Tâches à réaliser
[1] Restituez tel quel le passage de l'extrait choisi qui commence à « Si on ajoute » et se termine à « Vigier des outre-mer ? ».
[2] Reprenez tous les enregistrements en remplaçant « chart » par « graph » partout, sans rien changer d'autre, et laissez les images de côté.

Si on ajoute à cela la nomination récente de Lydia Guirous comme préfète à l’égalité des chances, le message envoyé par l’exécutif est limpide : la réponse apportée aux quartiers populaires sera avant tout sécuritaire.

En dehors de cette thématique, les ajustements gouvernementaux tentent de corriger les erreurs qui ont suivi la réélection d’Emmanuel Macron mais ils n’infléchissent en rien la ligne politique de son second quinquennat. Pire, à rebours de tout ce qu’il a théorisé depuis six ans, le président de la République vient de faire exactement ce qu’il reprochait à ses prédécesseurs : nommer des professionnel·les de la politique à des postes qui ne correspondent à rien à leurs engagements ou leurs domaines d’expertise. Sinon, comment comprendre qu’Aurore Bergé soit chargée des solidarités ou Philippe Vigier des outre-mer ?

Maintes fois promise depuis 2017, la « révolution » macronienne paraît loin, bien loin. En guise de symbole ultime, le maintien au gouvernement d’Olivier Dussopt et Éric Dupond-Moretti fait tache. Les deux ministres vivent sous la menace d’un procès, l’un pour favoritisme sur un marché truqué, l’autre pour prise illégale d’intérêts. Ils sont pourtant toujours là, assurés en public et en privé du soutien présidentiel. Quant à Fadila Khattabi, elle entre au gouvernement malgré une condamnation récente aux prud’hommes.

Enregistrements de données
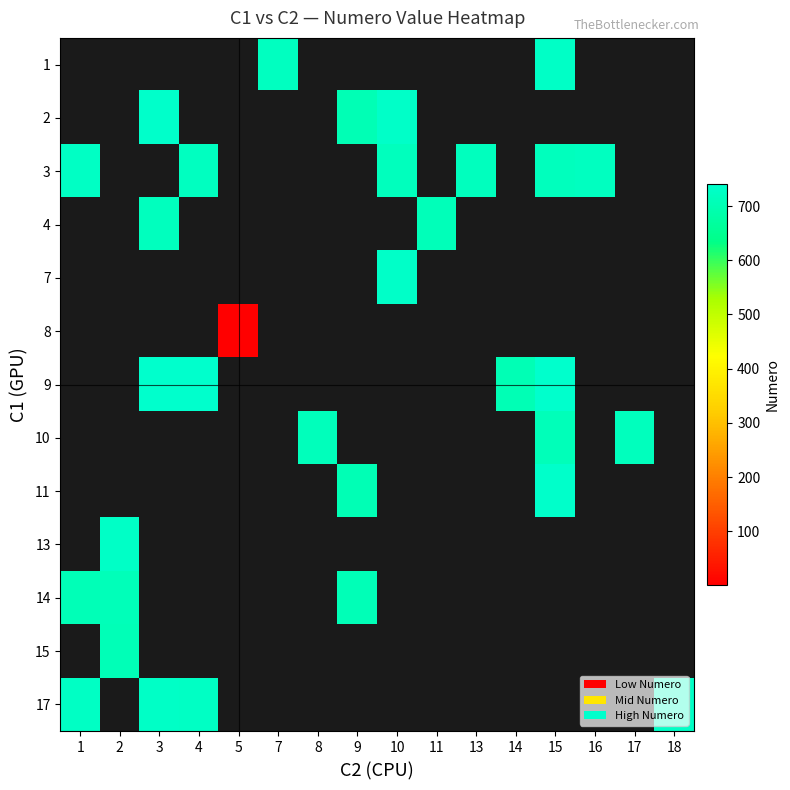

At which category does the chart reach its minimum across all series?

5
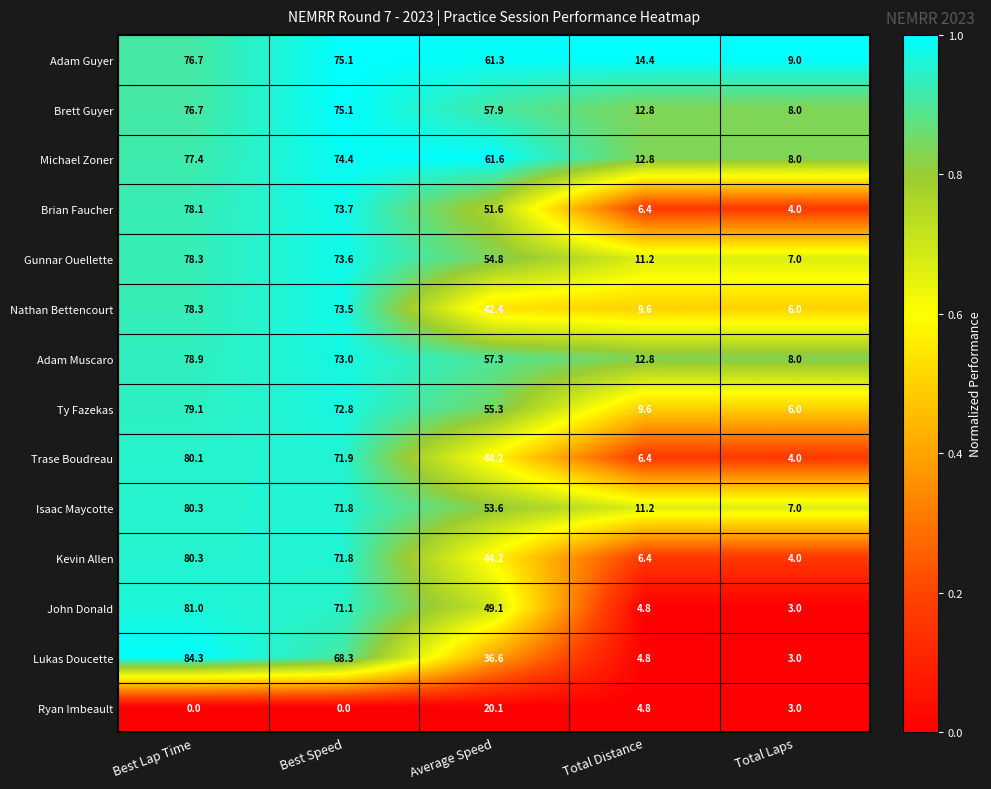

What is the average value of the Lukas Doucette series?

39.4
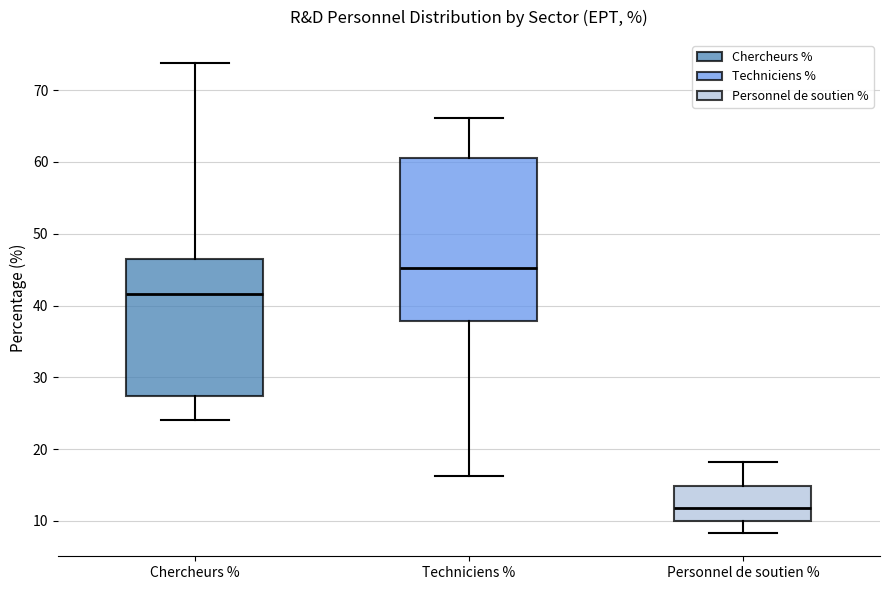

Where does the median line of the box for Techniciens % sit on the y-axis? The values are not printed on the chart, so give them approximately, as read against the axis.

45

Corrigé des tâches
[1]
Si on ajoute à cela la nomination récente de Lydia Guirous comme préfète à l’égalité des chances, le message envoyé par l’exécutif est limpide : la réponse apportée aux quartiers populaires sera avant tout sécuritaire.

En dehors de cette thématique, les ajustements gouvernementaux tentent de corriger les erreurs qui ont suivi la réélection d’Emmanuel Macron mais ils n’infléchissent en rien la ligne politique de son second quinquennat. Pire, à rebours de tout ce qu’il a théorisé depuis six ans, le président de la République vient de faire exactement ce qu’il reprochait à ses prédécesseurs : nommer des professionnel·les de la politique à des postes qui ne correspondent à rien à leurs engagements ou leurs domaines d’expertise. Sinon, comment comprendre qu’Aurore Bergé soit chargée des solidarités ou Philippe Vigier des outre-mer ?

[2]
At which category does the graph reach its minimum across all series?

5

What is the average value of the Lukas Doucette series?

39.4

Where does the median line of the box for Techniciens % sit on the y-axis? The values are not printed on the graph, so give them approximately, as read against the axis.

45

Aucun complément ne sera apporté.